Professor Owler’s electorate office had not opened at the time of our visit, but was about a week away from establishing a presence at the Eastwood shops. He said that things would accelerate from there with more help from Labor HQ and having a local base for his growing team of volunteer supporters.
It is a big jump from medical politics to Federal politics, but both Owler and Phelps cite their experience as AMA NSW President and Federal AMA President as the spark that lit the political fire in their bellies.
And they both see health policy and health reform as critical factors in their respective quests to be elected to the House of Representatives. They both want to be advocates for change, just as they were in the top job at the AMA.
It is only a matter of weeks before we see if they can emulate the success of another former AMA President, Dr Brendan Nelson, who held the Sydney seat of Bradfield for the Liberals from 1996 to 2009. He served as Education Minister and Defence Minister, and was Opposition Leader from 2007-08.

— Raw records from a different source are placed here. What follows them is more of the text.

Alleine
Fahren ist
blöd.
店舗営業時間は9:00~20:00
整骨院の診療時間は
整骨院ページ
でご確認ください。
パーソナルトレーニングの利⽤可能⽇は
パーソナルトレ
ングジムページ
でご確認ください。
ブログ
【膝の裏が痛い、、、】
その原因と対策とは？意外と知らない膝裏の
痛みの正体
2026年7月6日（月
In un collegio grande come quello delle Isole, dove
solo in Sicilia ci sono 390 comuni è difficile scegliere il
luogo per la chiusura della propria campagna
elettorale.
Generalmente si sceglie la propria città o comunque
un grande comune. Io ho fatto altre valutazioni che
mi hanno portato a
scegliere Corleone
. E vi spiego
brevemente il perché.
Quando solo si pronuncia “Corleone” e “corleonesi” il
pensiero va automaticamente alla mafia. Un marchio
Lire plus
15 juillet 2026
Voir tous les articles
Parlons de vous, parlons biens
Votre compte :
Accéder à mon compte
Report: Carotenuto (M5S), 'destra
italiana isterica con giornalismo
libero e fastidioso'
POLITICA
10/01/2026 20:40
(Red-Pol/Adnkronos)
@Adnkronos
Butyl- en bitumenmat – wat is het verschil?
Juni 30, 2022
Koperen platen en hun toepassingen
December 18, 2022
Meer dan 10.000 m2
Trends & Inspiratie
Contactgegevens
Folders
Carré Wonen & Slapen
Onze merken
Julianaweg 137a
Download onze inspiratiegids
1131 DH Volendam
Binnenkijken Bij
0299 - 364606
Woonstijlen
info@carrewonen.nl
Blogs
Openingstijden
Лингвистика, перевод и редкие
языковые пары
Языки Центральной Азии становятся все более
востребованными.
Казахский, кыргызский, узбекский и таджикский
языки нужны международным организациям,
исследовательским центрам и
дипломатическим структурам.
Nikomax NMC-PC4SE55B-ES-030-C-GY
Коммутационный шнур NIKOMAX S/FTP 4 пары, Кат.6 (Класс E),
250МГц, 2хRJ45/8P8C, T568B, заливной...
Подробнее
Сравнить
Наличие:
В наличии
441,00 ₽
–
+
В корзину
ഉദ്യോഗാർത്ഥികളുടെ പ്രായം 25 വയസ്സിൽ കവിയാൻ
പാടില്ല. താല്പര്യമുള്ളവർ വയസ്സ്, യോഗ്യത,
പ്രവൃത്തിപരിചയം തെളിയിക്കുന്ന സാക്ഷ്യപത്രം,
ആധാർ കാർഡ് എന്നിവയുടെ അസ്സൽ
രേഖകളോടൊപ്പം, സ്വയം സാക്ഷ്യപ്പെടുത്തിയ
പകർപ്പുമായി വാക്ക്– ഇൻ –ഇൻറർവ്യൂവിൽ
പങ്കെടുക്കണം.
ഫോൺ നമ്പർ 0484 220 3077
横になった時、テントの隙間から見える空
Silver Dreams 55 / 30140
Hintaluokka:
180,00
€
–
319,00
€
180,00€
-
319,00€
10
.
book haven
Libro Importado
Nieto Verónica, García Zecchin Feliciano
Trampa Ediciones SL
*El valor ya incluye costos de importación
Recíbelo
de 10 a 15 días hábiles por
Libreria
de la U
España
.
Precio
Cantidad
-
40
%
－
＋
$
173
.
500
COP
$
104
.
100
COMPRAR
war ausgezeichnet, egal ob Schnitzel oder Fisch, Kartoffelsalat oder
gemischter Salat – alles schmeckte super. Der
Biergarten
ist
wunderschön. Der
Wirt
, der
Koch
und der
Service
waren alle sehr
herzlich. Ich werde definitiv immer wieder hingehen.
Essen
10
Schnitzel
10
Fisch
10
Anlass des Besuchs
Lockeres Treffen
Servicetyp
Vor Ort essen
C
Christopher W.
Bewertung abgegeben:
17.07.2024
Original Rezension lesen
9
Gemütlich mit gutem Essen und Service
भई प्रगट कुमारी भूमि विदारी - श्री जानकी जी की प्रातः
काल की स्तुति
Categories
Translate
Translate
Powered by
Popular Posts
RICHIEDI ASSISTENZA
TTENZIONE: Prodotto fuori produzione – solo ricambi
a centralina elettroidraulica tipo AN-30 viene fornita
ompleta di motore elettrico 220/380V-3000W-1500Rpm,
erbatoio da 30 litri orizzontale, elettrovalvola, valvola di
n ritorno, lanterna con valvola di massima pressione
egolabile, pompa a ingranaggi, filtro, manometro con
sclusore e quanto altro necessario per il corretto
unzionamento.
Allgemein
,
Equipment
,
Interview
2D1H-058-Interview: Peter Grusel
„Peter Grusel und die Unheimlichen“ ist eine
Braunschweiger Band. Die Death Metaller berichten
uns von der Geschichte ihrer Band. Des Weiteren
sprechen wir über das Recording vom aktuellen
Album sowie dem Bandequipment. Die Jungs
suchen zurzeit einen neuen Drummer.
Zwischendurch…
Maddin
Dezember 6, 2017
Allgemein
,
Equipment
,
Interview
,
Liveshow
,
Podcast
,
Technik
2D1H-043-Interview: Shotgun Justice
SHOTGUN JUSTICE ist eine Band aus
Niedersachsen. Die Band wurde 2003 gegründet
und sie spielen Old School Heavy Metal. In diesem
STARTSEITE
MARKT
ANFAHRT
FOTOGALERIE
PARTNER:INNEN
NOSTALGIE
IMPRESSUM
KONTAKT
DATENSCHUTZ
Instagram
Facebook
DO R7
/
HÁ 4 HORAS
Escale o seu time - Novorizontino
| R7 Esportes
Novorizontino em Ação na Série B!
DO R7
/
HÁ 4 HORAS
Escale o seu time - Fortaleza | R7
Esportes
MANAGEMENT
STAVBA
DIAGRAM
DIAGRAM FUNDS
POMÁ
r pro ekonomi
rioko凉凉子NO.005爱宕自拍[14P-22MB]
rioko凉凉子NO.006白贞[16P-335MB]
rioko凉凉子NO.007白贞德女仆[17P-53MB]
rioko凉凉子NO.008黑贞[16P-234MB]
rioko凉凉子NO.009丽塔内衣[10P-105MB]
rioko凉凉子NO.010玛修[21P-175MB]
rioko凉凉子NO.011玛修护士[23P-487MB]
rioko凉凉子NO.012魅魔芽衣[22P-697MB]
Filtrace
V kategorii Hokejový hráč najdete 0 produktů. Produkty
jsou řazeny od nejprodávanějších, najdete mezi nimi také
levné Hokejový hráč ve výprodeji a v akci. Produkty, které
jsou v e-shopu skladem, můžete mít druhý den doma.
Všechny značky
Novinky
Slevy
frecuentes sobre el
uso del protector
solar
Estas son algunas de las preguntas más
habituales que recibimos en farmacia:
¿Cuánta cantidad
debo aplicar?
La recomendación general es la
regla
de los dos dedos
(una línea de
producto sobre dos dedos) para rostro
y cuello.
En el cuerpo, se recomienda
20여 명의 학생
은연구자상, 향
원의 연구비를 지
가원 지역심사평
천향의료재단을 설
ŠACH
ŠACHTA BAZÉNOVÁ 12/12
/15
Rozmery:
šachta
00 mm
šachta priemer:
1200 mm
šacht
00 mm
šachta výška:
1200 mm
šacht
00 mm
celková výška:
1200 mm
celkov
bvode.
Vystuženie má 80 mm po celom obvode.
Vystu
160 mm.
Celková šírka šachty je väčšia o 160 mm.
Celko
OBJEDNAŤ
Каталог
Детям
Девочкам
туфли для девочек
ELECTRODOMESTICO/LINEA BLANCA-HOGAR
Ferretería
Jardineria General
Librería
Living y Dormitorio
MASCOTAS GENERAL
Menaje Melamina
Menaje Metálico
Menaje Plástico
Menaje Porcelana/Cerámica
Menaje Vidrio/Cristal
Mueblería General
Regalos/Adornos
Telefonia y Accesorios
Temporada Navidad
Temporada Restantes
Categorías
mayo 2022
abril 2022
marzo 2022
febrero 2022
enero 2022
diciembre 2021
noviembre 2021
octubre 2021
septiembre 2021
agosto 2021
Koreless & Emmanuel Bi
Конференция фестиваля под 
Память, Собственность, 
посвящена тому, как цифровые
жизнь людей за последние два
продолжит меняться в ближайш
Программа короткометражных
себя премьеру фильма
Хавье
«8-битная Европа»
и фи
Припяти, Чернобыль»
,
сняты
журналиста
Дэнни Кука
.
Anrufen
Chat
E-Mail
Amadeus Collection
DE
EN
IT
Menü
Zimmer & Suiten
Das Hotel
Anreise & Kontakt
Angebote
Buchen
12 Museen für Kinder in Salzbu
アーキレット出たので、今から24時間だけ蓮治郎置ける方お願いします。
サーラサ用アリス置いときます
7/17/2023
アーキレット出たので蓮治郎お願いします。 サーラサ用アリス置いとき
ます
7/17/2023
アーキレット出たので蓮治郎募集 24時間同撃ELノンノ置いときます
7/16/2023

Another former Federal AMA President, Dr Bill Glasson, ran for the LNP against Kevin Rudd, then in his second term as PM, in the Brisbane seat of Griffith in 2013.
Rudd won, but Glasson achieved a 5.5 per cent swing against Labor. After Rudd left Parliament, Glasson contested the 2014 Griffith by-election, but lost to Labor’s Terri Butler.
Australian Medicine will report after the election if there are AMA doctors in the House.